FRAGMENTO CITADO:
☆ ☆ ☆

En teoría no debería existir incompatibilidad entre democracia y jerarquía, como si fueran dos realidades excluyentes. De hecho, la Iglesia propugna, desde su autoridad moral, el desarrollo de una cultura democrática en los diferentes países del mundo, como la forma de gobierno más justa y equitativa para todos los hombres.
Sin embargo, a pesar de que la Iglesia está a favor de la democracia en la sociedad civil, su propia forma de gobierno se aleja profundamente de esos valores, por la falta de participación activa de todos sus miembros a la hora de ejercer el poder.
Curiosamente, los valores del evangelio están más cerca de la democracia que de otro régimen de gobierno sacado de los modelos civiles.

La presencia del Espíritu recae sobre todos los bautizados de igual forma, sin distinción ni exclusividades. Por esta razón, el sentido de los fieles se acredita como necesario para avalar toda afirmación de Verdad que provenga de la máxima autoridad. El problema en la Iglesia surge cuando, sin contar con los fieles, se impone algo que no termina de ser acogido ni aceptado por el resto de la comunidad universal.

En ese caso, la Iglesia se convierte en una ?dictadura?? de corte monárquico, con autoridad de hecho pero no de derecho y menos aún de moral. Cuando el sentido de los fieles no se adhiere a las decisiones pontificias, porque no se le ha permitido que participe activamente, las palabras de la jerarquía suenan poco convincentes y nada eficaces, en cuyo caso no sirven para mucho, porque no son recibidas, ni acogidas, y desde la imposición su eficacia queda en entredicho.

Cuando la voz de los pastores es sufrida y menospreciada por el Pueblo de Dios, se desdeña la fuerza del Espíritu Santo que se derrama por igual sobre todos los fieles.
La Iglesia dispone de un potencial inmenso, sin tener que tocar su propia estructura sinodal, para el ejercicio de la autoridad. No se trata de democratizar a la Iglesia, sino de explotar su dimensión comunitaria y participativa para que el ejercicio de la libertad se desarrolle como un don del Espíritu.

La posibilidad de la disensión y de la opinión pública, deben poder ejercerse sin límites ni miedos a la exclusión, al rechazo o a la imposición del silencio. La obediencia implica, desde el Evangelio, la escucha mutua y la búsqueda común de la Verdad, a través de las mociones que el Espíritu suscita en todos los bautizados.
El principio de subsidiariedad, no sólo es válido para toda democracia, sino también para la Iglesia. Entre el Papa y los fieles existen muchos organismos de participación en los que el Papa debería delegar más a menudo, antes que asumir su poder ordinario que le permite inmiscuirse en cualquier realidad eclesial, de la que goza de total libertad.

☆ ☆ ☆

RETOS:
1 – Repite, por favor, el pasaje del texto sobre la Iglesia y la democracia que empieza con "La presencia del" y sigue hasta "la comunidad universal.".
2 – Según el texto sobre la Iglesia y la democracia, ¿qué desarrollo propugna la Iglesia en los diferentes países del mundo?
Estas líneas proceden de una fuente distinta.

ENTRADAS DADAS:
☆ ☆ ☆

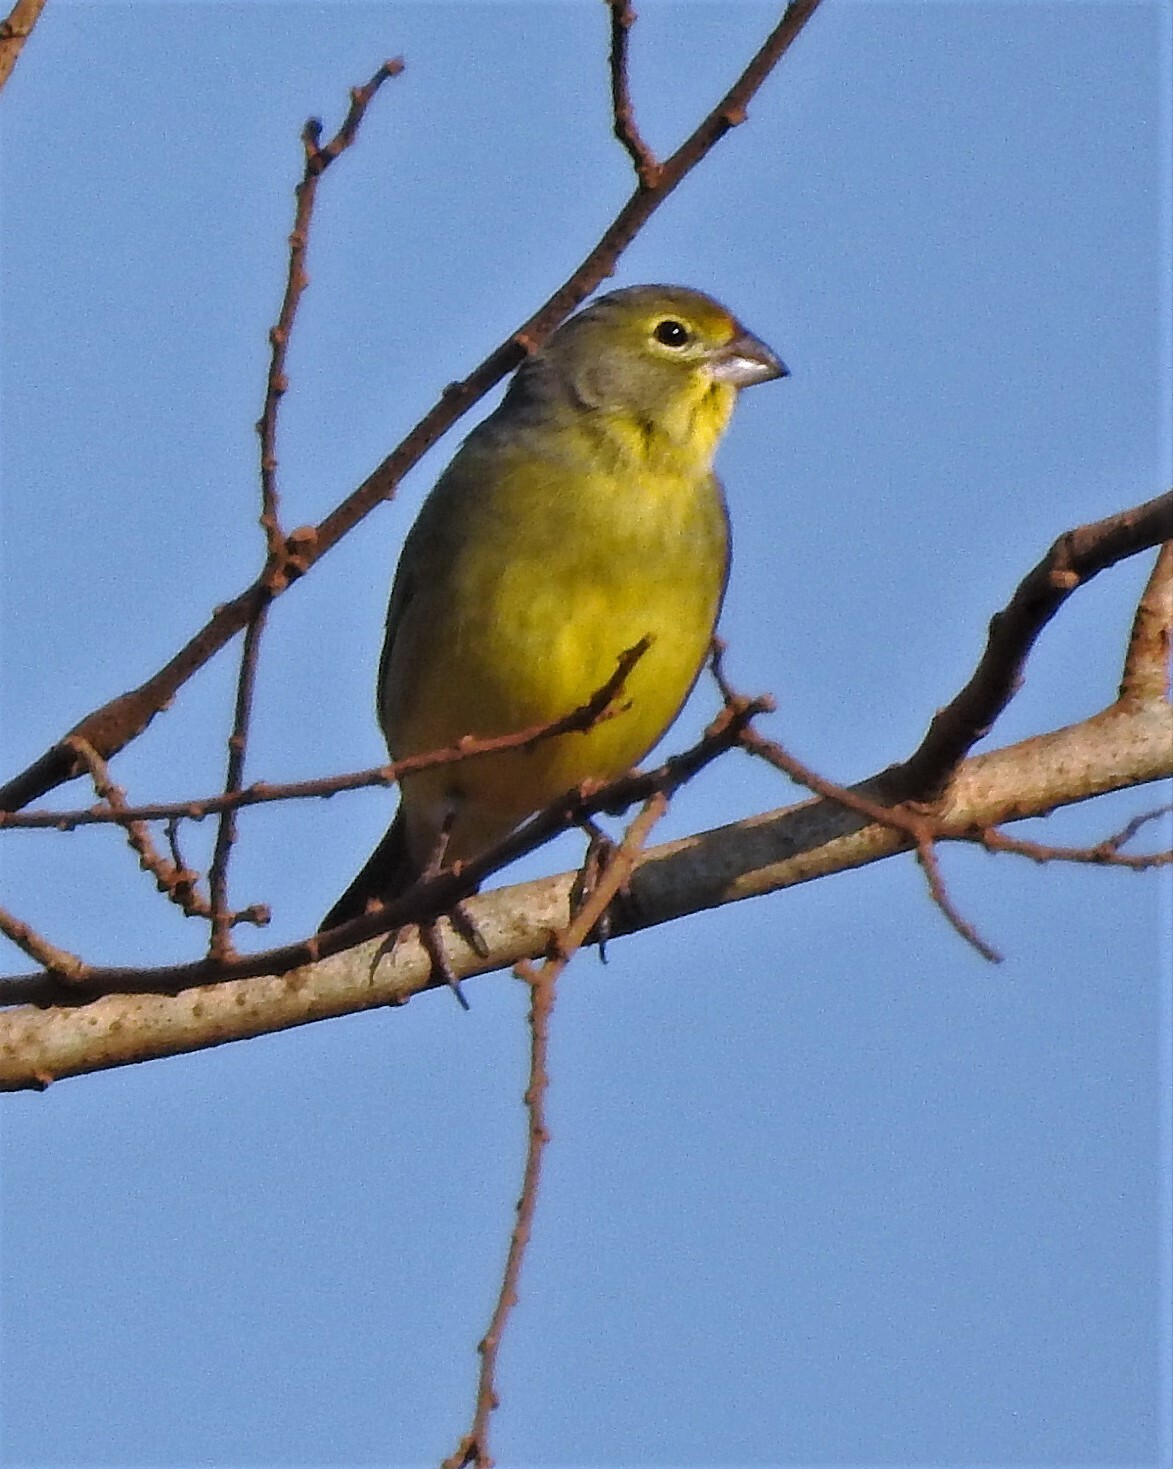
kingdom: Animalia
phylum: Chordata
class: Aves
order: Passeriformes
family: Thraupidae
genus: Sicalis
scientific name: Sicalis luteola
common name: Grassland yellow-finch
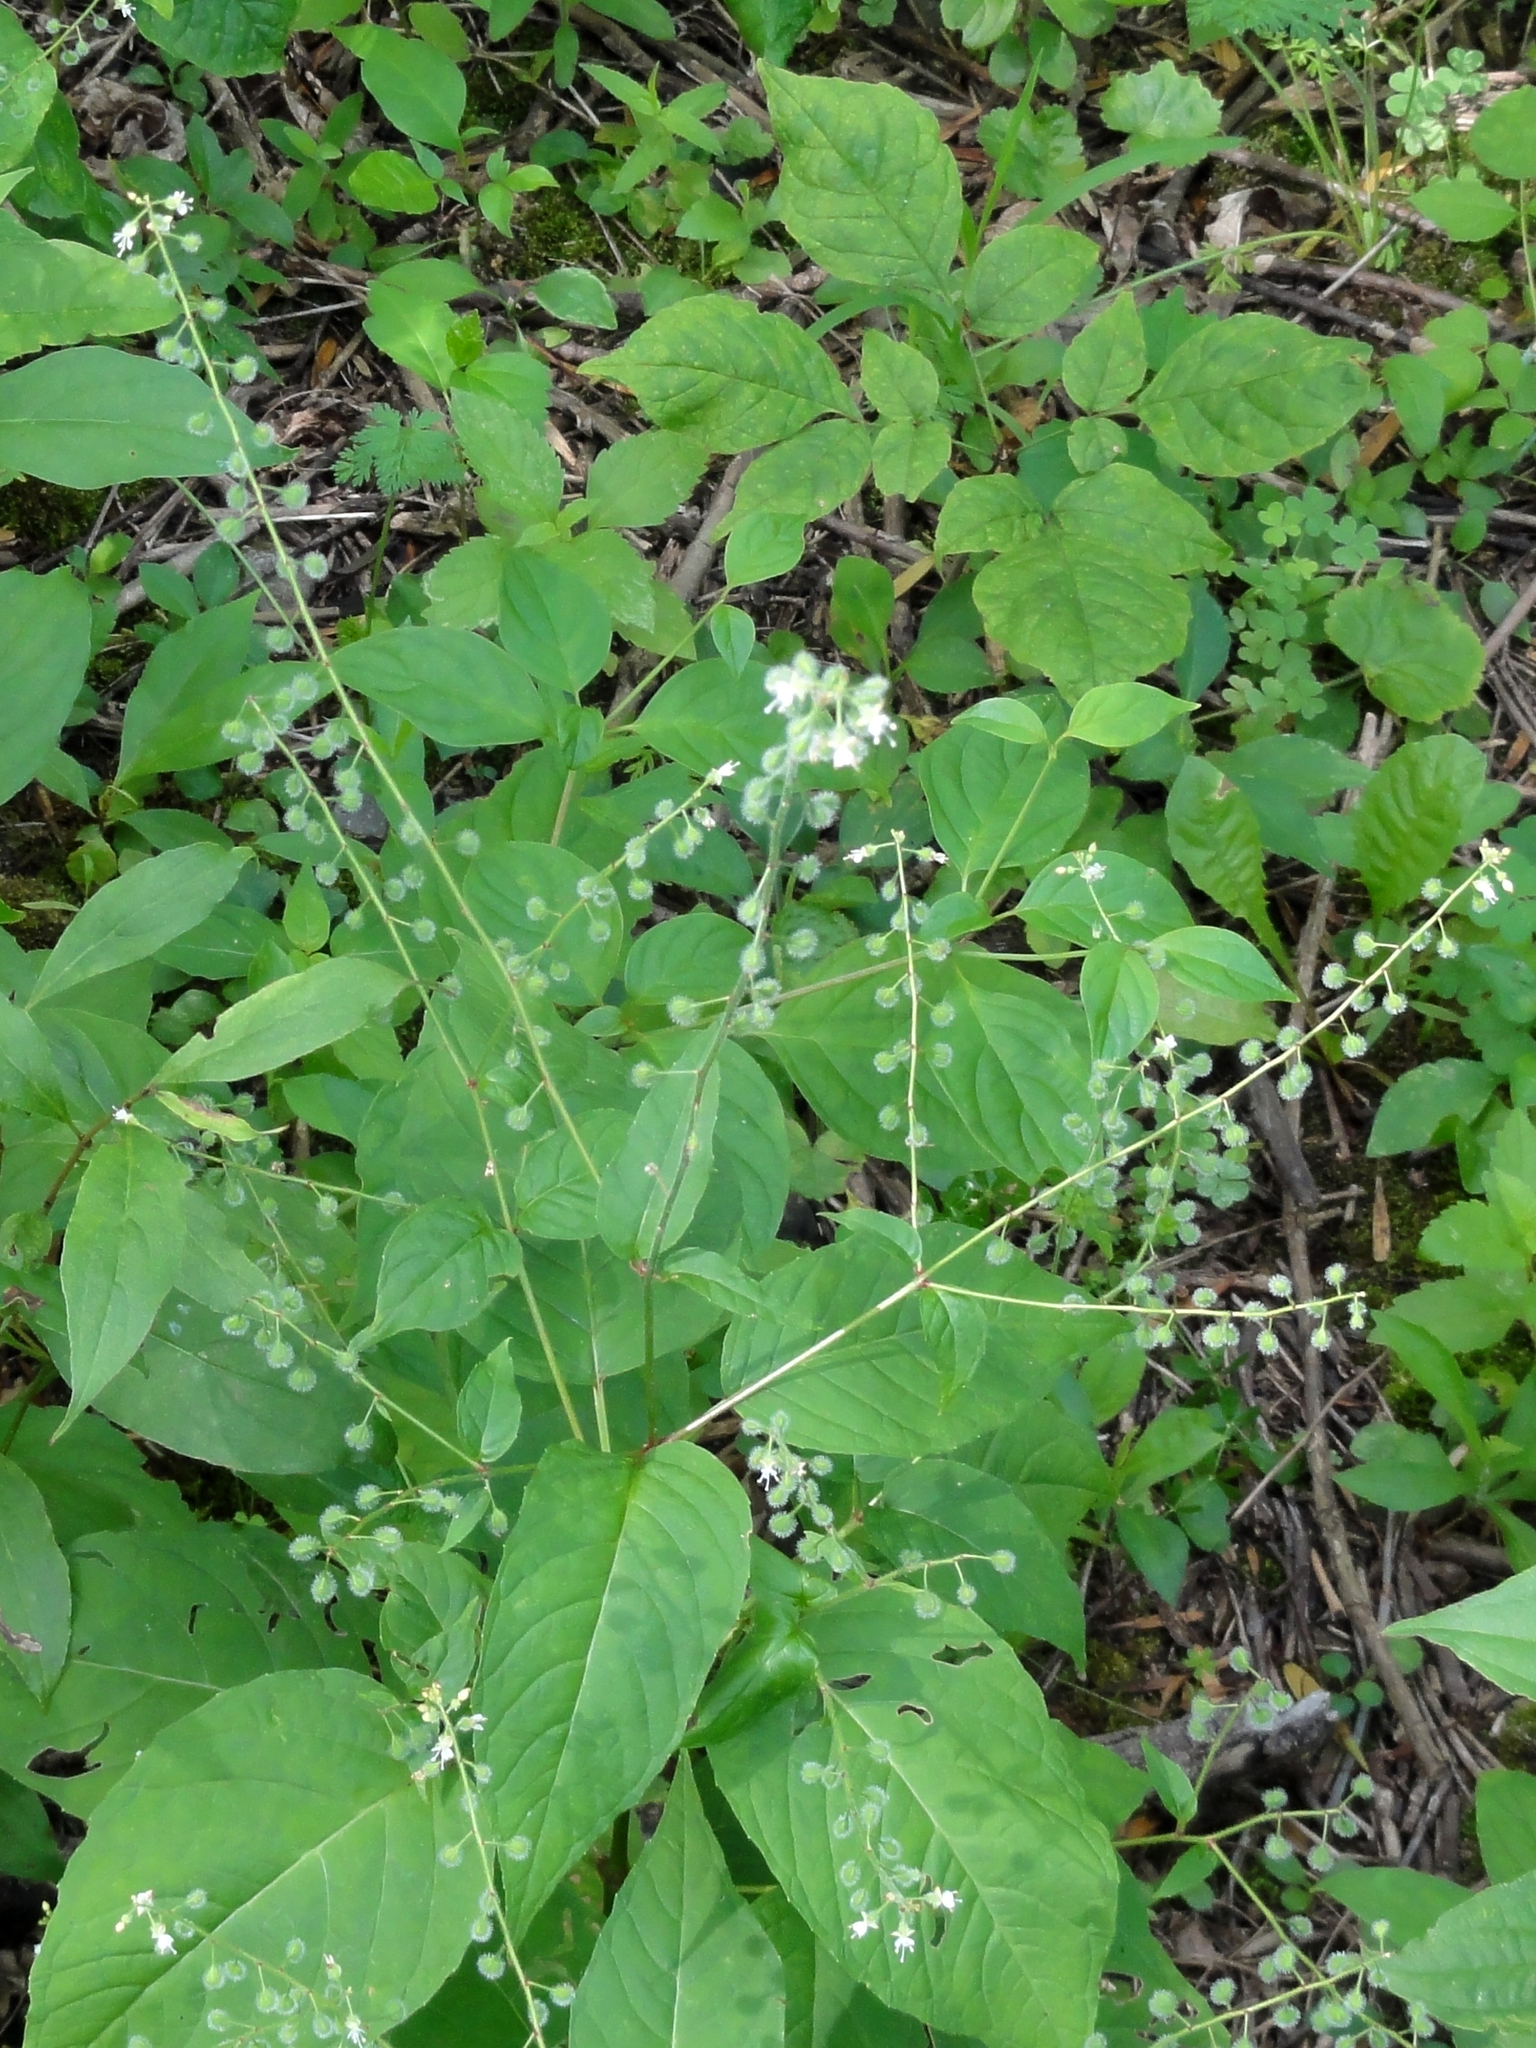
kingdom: Plantae
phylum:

☆ ☆ ☆

RESPUESTAS DEL EJERCICIO:
1 –
La presencia del Espíritu recae sobre todos los bautizados de igual forma, sin distinción ni exclusividades. Por esta razón, el sentido de los fieles se acredita como necesario para avalar toda afirmación de Verdad que provenga de la máxima autoridad. El problema en la Iglesia surge cuando, sin contar con los fieles, se impone algo que no termina de ser acogido ni aceptado por el resto de la comunidad universal.

2 – El desarrollo de una cultura democrática, como la forma de gobierno más justa y equitativa para todos los hombres.